Retype the listing exactly; omit pictures.
------ Dataset records ------
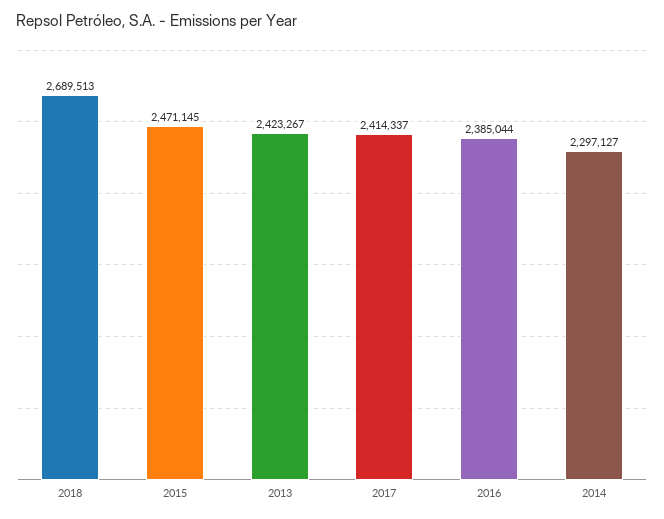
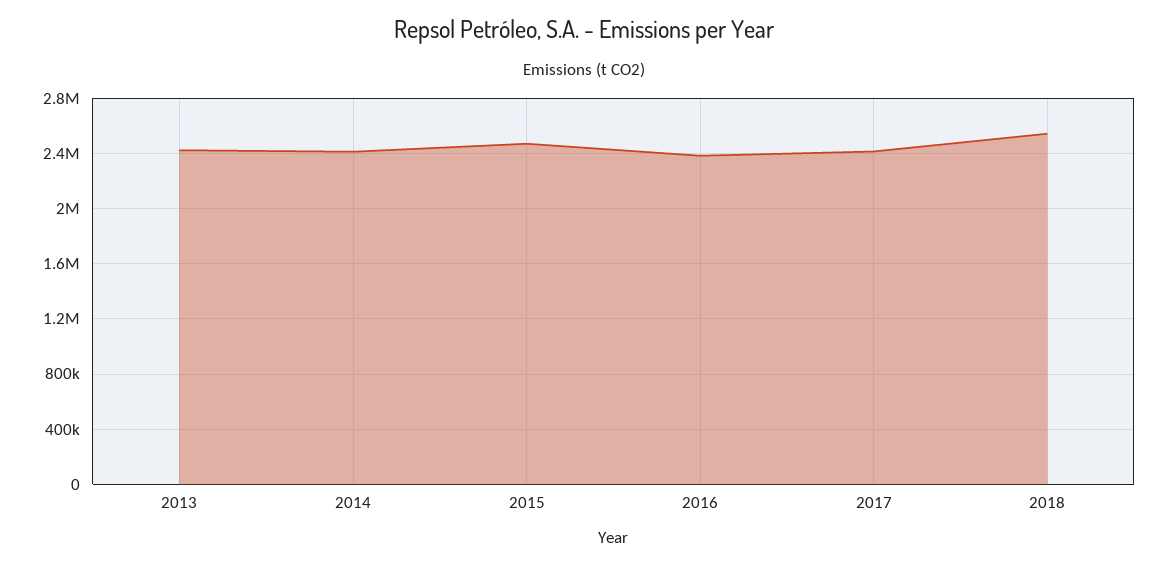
  {
-   "2018": 2689513,
+   "2018": 2550000,
    "2015": 2471145,
    "2013": 2423267,
    "2017": 2414337,
    "2016": 2385044,
-   "2014": 2297127
+   "2014": 2400000
  }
------
* Solution for this exercise *
  {
-   "2018": 2689513,
+   "2018": 2550000,
    "2015": 2471145,
    "2013": 2423267,
    "2017": 2414337,
    "2016": 2385044,
-   "2014": 2297127
+   "2014": 2400000
  }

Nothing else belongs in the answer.